Cette maison de trois étages à El-Arish s'est effondrée sous la puissance du torrent. Vidéo postée sur YouTube par Ashraf Al-Anany.

Le torrent ravage El-Arish


Les premières minutes du torrent dans le Nord-Sinaï. Vidéo postée sur YouTube par shorbagy1000, le 19 janvier 2010.

Les dégâts à El-Arish. Vidéo postée sur YouTube par alhalwdg, le 22 janvier 2010.

"La peur et l'effroi se lisaient sur les visages"

Ashraf Al-Anany est écrivain et blogueur. Il vit dans la ville de Cheikh Zouwayed, dans le nord du Sinaï.

Je n’ai jamais rien vu de semblable. Ce que j'ai vu était effrayant. Des scènes de destruction à grande échelle, dans toute la région du Sinaï. La peur et l’effroi se lisaient sur le visage des gens.

Le bilan, jusqu'à présent, est de six morts, et entre 100 et 200 blessés. Mais je pense qu'il va s'alourdir. Les dégâts matériels sont également lourds. Les maisons et les immeubles qui se trouvaient sur le passage du torrent ont été complètement détruits.
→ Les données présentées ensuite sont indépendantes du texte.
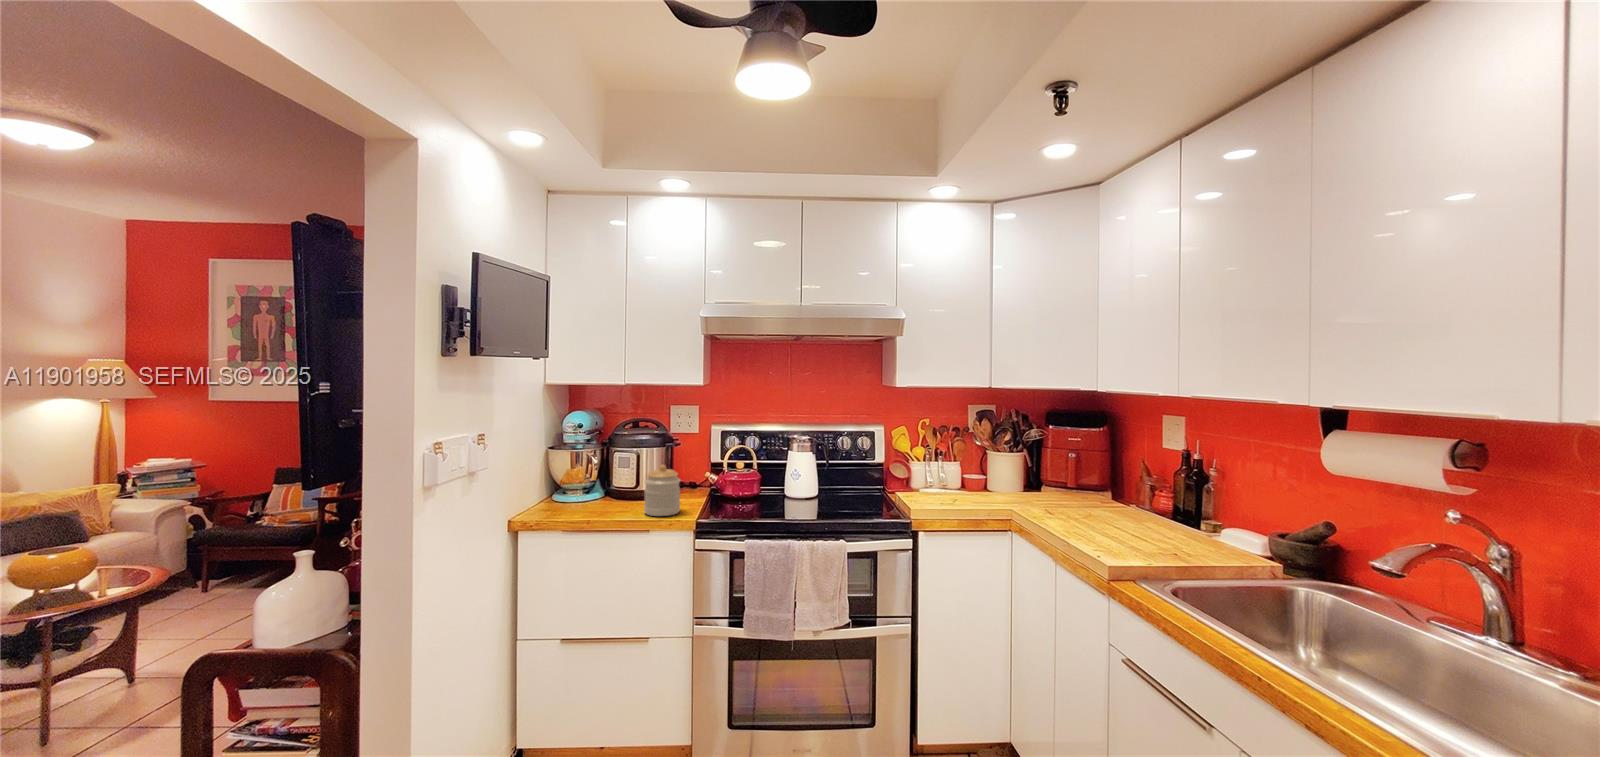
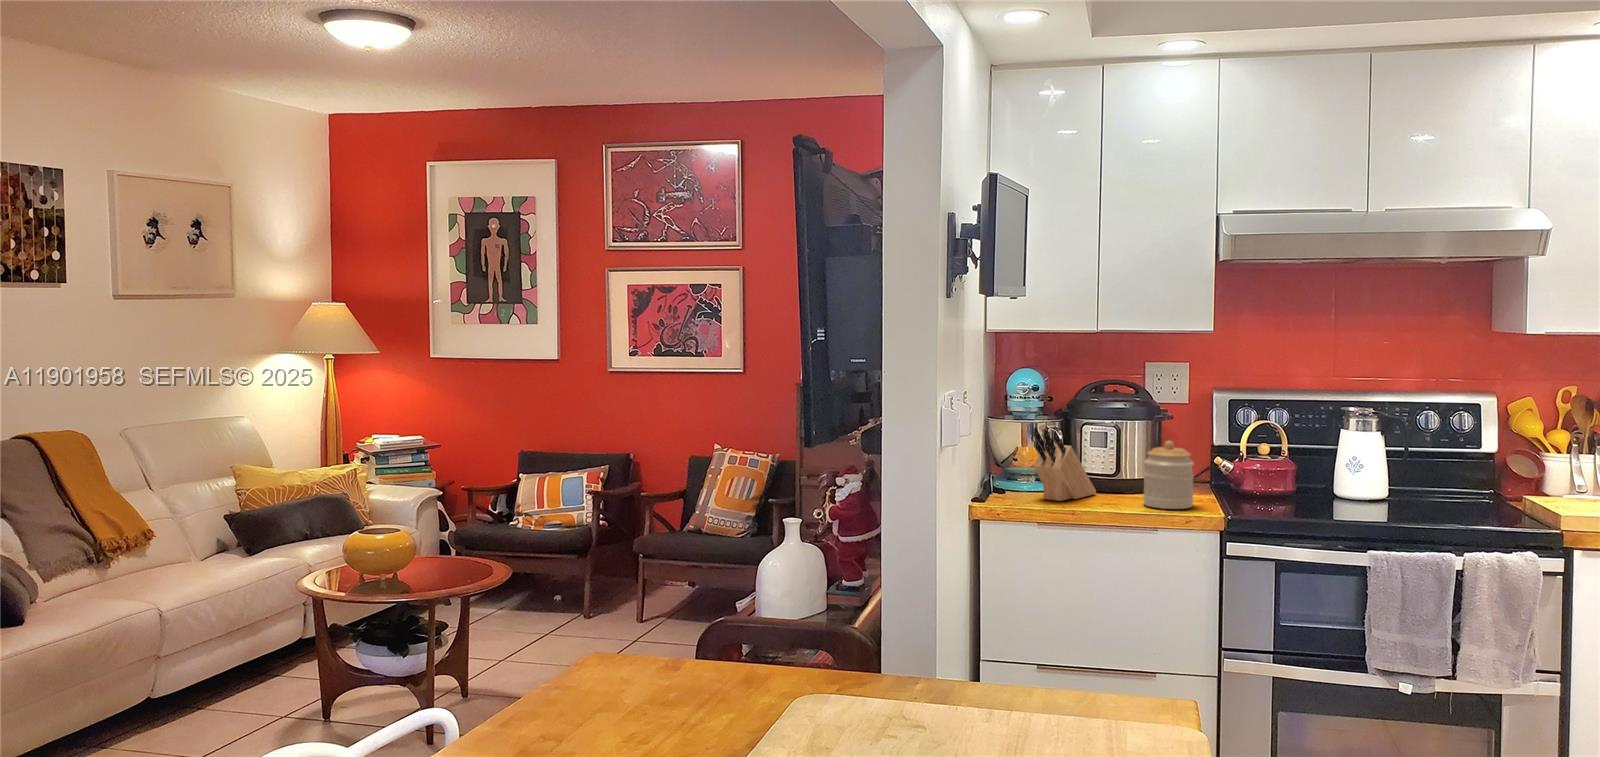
knife block: none [559,458,620,513] -> present [1033,427,1096,501]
Plus de 572 habitations se sont effondrées. Heureusement que l’armée égyptienne est intervenue. Elle a fait un travail remarquable sur le terrain et a pu sauver plusieurs sites stratégiques comme l’hôpital d’El-Arish qui a suspendu ses activités en raison des inondations.

Les conséquences catastrophiques de ce torrent sont dues à une méconnaissance totale de la géologie. Pourtant, les habitants du Sinaï connaissent, depuis des siècles, la trajectoire naturelle des eaux. Mais ils ont cru que le barrage de Rawafa, situé au milieu du Sinaï, allait les protéger. Malheureusement, le barrage a cédé à plusieurs endroits."